+++ Getoonde passage +++
De voornaamste reden voor versneld afschrijven kan liggen in het feit dat er goed verdient is dat jaar en er zodoende geld kan worden vrijgemaakt voor andere spullen.
Het wordt nl als een verliespost geboekt!
Zodoende is het mogelijk  dat een bedrijf op papier weinig waard is maar nog steeds goed draait doordat de technische levenduur  nog niet bereikt is, echter de meeste  ondernemingen zullen voor deze tijd tot vervanging overgaan om zodoende de waarde van hun bedrijf op peil te houden.

mvg ad mies

----------


## sussudio

> citaat:
> Natuurlijk, dingen als kabels, lampen, mic's etc schrijven veel meer af, maar er is toch ook een hoop apparatuur die behoorlijk waardevast is.



Met de belastingdienst is afgesproken dat alleen apparatuur boven de fl 1000,- (euro 454) geactiveerd en dus afgeschreven moet worden. Kabels, lampen, mics, enz. worden gewoon als kosten geboekt en komen dus direct ten laste van de winst van het jaar van aanschaf.





> citaat:
> Hier kan bv na 3-5 jaar toch wel ongeveer 50% van de nieuwprijs voor gevraagt worden. Naar aanleiding van de vraag van Sussudio kwam mijn verbazing. aangezien zij een drive-in hebben en dan op 10% kwamen. Misschien kan Sussudio dit toelichten?
+++
→ **Schriftelijke opdracht**: Schrijf de forumdiscussie over afschrijving woord voor woord over, van begin tot eind. Het materiaal speelt hierbij geen enkele rol.
+++ Materiaalfragmenten +++
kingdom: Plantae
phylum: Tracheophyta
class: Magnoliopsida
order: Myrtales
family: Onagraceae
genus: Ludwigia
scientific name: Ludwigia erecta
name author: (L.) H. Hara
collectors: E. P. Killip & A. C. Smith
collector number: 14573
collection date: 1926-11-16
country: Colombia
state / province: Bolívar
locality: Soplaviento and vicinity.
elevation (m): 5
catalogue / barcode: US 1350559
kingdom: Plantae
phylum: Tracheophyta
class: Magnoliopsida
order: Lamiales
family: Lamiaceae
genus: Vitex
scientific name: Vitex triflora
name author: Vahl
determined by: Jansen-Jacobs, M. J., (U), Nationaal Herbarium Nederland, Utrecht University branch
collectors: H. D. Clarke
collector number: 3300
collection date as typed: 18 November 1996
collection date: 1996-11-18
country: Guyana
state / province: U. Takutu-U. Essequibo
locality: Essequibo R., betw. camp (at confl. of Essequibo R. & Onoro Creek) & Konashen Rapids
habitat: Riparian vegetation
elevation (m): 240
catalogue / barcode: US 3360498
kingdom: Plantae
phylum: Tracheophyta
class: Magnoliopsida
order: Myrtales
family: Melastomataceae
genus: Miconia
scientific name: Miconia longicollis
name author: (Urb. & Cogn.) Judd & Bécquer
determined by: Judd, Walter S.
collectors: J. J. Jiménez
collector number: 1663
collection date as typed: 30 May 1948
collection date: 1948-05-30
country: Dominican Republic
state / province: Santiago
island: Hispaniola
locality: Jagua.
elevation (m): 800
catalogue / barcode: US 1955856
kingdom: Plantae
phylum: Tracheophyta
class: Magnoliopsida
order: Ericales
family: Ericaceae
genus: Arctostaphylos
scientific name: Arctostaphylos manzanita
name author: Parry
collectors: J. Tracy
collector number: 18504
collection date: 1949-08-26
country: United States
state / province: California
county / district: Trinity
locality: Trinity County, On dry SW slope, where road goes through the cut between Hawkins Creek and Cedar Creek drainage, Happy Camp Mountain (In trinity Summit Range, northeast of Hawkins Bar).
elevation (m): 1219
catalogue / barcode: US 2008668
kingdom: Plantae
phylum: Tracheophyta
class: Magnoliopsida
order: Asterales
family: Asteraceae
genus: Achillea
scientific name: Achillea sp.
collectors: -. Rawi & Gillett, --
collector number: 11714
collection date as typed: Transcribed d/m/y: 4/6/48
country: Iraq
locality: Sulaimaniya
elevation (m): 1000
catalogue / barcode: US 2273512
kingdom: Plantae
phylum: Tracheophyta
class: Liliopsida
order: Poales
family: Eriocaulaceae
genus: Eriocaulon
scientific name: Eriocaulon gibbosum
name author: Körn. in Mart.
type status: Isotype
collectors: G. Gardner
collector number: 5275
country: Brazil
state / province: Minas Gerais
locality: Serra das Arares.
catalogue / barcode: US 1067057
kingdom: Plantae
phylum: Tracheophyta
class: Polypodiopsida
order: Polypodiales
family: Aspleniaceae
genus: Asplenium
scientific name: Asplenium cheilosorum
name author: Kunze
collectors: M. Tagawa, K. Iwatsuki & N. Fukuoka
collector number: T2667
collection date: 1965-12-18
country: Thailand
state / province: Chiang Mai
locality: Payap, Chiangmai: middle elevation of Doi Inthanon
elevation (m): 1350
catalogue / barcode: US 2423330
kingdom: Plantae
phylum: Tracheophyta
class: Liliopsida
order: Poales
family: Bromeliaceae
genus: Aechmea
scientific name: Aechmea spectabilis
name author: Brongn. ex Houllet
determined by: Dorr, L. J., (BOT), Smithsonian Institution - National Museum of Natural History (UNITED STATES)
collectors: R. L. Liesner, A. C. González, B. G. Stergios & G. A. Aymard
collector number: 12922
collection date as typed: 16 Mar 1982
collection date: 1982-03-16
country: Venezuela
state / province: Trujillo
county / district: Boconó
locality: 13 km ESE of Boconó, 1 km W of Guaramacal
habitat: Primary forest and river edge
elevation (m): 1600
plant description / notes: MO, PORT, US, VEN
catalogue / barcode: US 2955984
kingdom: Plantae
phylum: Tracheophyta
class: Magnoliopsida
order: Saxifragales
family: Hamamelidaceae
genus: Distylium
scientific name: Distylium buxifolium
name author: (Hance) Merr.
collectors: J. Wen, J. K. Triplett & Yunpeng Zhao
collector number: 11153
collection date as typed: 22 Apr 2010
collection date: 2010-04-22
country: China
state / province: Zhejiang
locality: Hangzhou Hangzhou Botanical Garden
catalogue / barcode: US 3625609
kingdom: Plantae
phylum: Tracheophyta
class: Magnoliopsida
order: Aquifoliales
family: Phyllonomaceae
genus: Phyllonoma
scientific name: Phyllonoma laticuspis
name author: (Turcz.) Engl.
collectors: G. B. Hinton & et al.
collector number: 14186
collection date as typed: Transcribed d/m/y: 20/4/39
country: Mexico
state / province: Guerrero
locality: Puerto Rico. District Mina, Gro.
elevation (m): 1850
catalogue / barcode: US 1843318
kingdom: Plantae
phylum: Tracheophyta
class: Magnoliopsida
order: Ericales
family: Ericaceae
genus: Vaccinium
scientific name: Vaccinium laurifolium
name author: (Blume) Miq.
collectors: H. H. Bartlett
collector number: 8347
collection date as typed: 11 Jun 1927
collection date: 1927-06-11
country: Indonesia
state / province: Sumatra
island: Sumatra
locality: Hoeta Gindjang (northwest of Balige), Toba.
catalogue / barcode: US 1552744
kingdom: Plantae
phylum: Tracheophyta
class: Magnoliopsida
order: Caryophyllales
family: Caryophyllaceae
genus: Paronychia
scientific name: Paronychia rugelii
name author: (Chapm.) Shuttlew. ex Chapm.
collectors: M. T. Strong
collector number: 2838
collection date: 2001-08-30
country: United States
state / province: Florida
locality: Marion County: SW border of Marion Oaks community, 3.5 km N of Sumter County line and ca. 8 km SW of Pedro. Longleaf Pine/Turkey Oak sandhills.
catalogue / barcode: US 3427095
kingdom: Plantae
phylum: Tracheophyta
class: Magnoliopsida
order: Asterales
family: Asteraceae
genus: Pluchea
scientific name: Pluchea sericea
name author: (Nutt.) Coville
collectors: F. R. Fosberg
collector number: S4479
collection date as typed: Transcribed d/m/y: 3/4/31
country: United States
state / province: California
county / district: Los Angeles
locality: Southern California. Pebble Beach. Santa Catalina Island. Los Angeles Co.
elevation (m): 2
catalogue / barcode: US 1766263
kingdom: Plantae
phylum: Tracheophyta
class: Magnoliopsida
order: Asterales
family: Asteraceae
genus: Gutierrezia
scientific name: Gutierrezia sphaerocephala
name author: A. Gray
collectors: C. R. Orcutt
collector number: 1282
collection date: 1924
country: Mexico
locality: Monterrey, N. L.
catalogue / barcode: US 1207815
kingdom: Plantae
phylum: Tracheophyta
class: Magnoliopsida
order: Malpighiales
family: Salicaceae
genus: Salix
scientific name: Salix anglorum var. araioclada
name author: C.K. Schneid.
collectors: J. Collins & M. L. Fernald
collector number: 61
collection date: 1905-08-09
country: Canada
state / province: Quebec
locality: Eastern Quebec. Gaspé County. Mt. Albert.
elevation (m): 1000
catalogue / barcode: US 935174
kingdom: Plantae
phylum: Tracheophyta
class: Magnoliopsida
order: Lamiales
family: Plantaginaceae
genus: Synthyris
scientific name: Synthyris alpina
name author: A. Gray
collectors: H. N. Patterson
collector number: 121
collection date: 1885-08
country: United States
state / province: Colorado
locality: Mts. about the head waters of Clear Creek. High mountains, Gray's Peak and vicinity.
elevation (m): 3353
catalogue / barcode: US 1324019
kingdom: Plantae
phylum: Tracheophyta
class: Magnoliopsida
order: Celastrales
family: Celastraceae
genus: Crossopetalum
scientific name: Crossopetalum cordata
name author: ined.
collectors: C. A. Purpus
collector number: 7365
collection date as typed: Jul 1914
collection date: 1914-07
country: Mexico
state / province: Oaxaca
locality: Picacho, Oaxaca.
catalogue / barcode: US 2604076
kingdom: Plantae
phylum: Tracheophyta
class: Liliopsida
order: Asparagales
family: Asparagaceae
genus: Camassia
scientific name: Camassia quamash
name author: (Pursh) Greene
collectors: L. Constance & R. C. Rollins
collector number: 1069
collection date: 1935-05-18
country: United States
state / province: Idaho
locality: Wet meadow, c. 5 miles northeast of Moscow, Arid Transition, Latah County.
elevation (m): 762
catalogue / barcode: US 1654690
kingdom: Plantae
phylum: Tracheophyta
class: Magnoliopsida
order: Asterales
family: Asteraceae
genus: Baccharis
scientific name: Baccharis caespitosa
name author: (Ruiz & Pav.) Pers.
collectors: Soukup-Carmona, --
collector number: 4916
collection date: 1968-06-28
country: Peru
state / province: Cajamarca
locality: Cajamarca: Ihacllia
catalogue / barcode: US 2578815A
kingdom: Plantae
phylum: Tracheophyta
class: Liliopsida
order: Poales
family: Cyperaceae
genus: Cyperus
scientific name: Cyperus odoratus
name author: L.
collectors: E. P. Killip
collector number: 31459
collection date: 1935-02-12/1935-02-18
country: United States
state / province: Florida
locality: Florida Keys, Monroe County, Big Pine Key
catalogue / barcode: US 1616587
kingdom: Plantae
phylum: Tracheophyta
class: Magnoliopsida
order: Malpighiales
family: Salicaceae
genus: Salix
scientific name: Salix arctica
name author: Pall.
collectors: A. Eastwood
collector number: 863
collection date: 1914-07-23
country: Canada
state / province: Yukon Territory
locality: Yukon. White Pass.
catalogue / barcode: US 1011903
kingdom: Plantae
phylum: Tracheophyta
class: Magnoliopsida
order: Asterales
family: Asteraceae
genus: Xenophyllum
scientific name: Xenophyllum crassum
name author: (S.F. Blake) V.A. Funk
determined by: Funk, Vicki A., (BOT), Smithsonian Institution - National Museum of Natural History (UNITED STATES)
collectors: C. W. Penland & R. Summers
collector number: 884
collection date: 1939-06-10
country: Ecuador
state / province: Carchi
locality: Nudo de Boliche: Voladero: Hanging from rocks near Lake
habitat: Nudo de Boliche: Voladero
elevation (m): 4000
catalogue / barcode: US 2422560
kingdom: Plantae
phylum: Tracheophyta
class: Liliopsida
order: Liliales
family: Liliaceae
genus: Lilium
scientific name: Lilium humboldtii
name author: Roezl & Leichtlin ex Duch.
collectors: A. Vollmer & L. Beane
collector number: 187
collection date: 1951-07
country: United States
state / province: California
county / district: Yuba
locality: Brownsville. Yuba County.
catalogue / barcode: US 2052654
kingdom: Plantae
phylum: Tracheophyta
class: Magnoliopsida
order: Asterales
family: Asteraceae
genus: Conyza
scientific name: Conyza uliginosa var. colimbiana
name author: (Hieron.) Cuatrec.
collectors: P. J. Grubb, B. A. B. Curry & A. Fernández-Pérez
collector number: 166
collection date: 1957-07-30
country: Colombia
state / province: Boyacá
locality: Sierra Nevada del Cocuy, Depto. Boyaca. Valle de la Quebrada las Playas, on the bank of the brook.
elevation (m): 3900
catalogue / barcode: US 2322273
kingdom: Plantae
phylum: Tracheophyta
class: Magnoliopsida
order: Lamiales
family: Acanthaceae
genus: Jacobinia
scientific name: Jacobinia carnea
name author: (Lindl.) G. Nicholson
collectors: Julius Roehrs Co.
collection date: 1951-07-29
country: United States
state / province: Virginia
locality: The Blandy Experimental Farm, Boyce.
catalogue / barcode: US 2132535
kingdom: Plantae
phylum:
+++
→ **Resultaat opdracht**:
De voornaamste reden voor versneld afschrijven kan liggen in het feit dat er goed verdient is dat jaar en er zodoende geld kan worden vrijgemaakt voor andere spullen.
Het wordt nl als een verliespost geboekt!
Zodoende is het mogelijk  dat een bedrijf op papier weinig waard is maar nog steeds goed draait doordat de technische levenduur  nog niet bereikt is, echter de meeste  ondernemingen zullen voor deze tijd tot vervanging overgaan om zodoende de waarde van hun bedrijf op peil te houden.

mvg ad mies

----------


## sussudio

> citaat:
> Natuurlijk, dingen als kabels, lampen, mic's etc schrijven veel meer af, maar er is toch ook een hoop apparatuur die behoorlijk waardevast is.



Met de belastingdienst is afgesproken dat alleen apparatuur boven de fl 1000,- (euro 454) geactiveerd en dus afgeschreven moet worden. Kabels, lampen, mics, enz. worden gewoon als kosten geboekt en komen dus direct ten laste van de winst van het jaar van aanschaf.





> citaat:
> Hier kan bv na 3-5 jaar toch wel ongeveer 50% van de nieuwprijs voor gevraagt worden. Naar aanleiding van de vraag van Sussudio kwam mijn verbazing. aangezien zij een drive-in hebben en dan op 10% kwamen. Misschien kan Sussudio dit toelichten?